La commission relève que le projet de décret prévoit expressément que les données seront transmises selon un mode « push », directement par les opérateurs. En l'absence d'informations quant à la périodicité ou à la fréquence de cette transmission, elle considère que le projet de décret n'est pas suffisamment précis et explicite sur les « modalités de transmission des données » telles que visées par l'article 67 sexies du code des douanes. La commission considère dès lors que l'article 3 du projet de décret devrait être complété sur ce point.
Elle prend acte que les données seront directement échangées via des messages, selon le protocole SMTP. Ces messages seront authentifiés par des certificats de type cachet délivrés par une autorité de certification qualifiée RGS.
S'agissant des niveaux de sécurité appliqués, le ministère a indiqué qu'une connexion sera réalisée par le biais d'un réseau privé (VPN) entre les prestataires concernés et le réseau privé de la douane. A cet égard, il est prévu une interconnexion entre ces réseaux, sans passer par un réseau public, et d'établir une connexion IPSEC sur internet entre le réseau de chaque prestataire concerné et celui de la douane, laquelle permettra de garantir l'intégrité et la confidentialité des données.

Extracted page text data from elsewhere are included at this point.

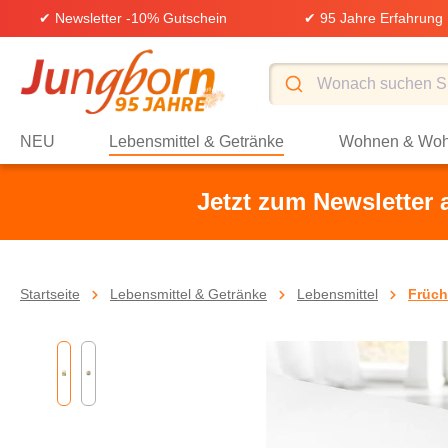
✔ Newsletter -10% Gutschein
✔ 95 Jahre Erfahrung
springen
Zur Hauptnavigation springen
NEU
Lebensmittel & Getränke
Wohnen & Woh
Jetzt zum Newsletter
Startseite
Lebensmittel & Getränke
Lebensmittel
Früch
Bildergalerie überspringen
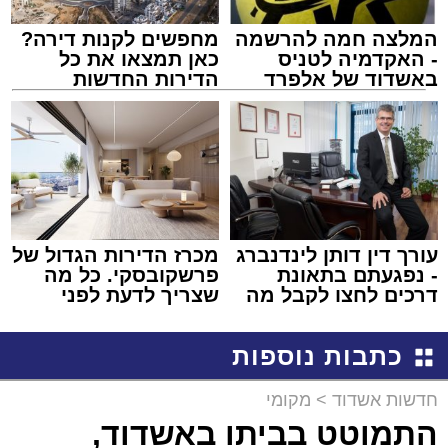
המלצה חמה להרשמה
מחפשים לקנות דירה?
- האקדמיה לטניס
כאן תמצאו את כל
באשדוד של אלפרד
הדירות החדשות
קריאולנסקי - לילדים
למכירה באשדוד >>>
עורך דין דותן לינדנברג
מכרז הדירות הגדול של
- נפגעתם בתאונת
פרשקובסקי. כל מה
דרכים לחצו לקבל מה
שצריך לדעת לפני
שמגיע לכם
שמגישים הצעה לדירה
באשדוד
כתבות נוספות
חדשות אשדוד
>
מקומי
התמוטט בביתו באשדוד,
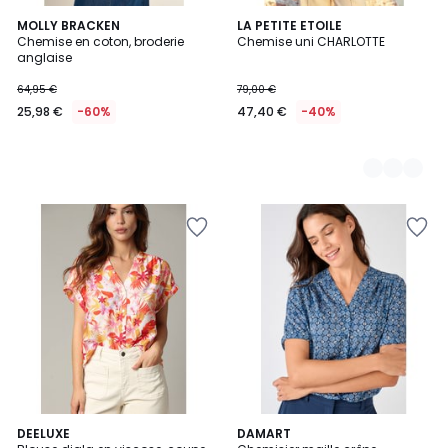
MOLLY BRACKEN
2
LA PETITE ETOILE
Chemise en coton, broderie
Chemise uni CHARLOTTE
Couleurs
anglaise
64,95 €
79,00 €
25,98 €
-60%
47,40 €
-40%
DEELUXE
DAMART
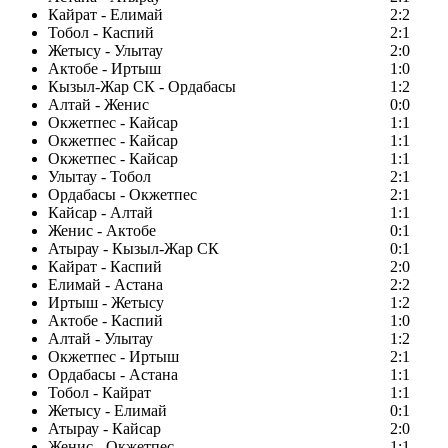
Кайрат - Елимай
2:2
Тобол - Каспий
2:1
Жетысу - Улытау
2:0
Актобе - Иртыш
1:0
Кызыл-Жар СК - Ордабасы
1:2
Алтай - Женис
0:0
Окжетпес - Кайсар
1:1
Окжетпес - Кайсар
1:1
Окжетпес - Кайсар
1:1
Улытау - Тобол
2:1
Ордабасы - Окжетпес
2:1
Кайсар - Алтай
1:1
Женис - Актобе
0:1
Атырау - Кызыл-Жар СК
0:1
Кайрат - Каспий
2:0
Елимай - Астана
2:2
Иртыш - Жетысу
1:2
Актобе - Каспий
1:0
Алтай - Улытау
1:2
Окжетпес - Иртыш
2:1
Ордабасы - Астана
1:1
Тобол - Кайрат
1:1
Жетысу - Елимай
0:1
Атырау - Кайсар
2:0
Женис - Окжетпес
1:1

Une traçabilité des connexions aux traitements projetés est également assurée. Les journaux ainsi réalisés sont conservés pendant une durée de deux ans.
La commission considère que l'ensemble de ces mesures sont a priori de nature à satisfaire à l'obligation prévue à l'article 34 de la loi du 6 janvier 1978 modifiée. Elle rappelle toutefois que l'obligation de sécurité prévue par cet article qui incombe au responsable de traitement, nécessite la mise à jour des mesures de sécurité en fonction d'une réévaluation régulière des risques.
Enfin, la commission souligne l'importance de s'assurer que les traitements mis en œuvre par la DGDDI à partir des données ainsi transmises répondent à un niveau d'exigence au moins équivalent à celui exposé précédemment.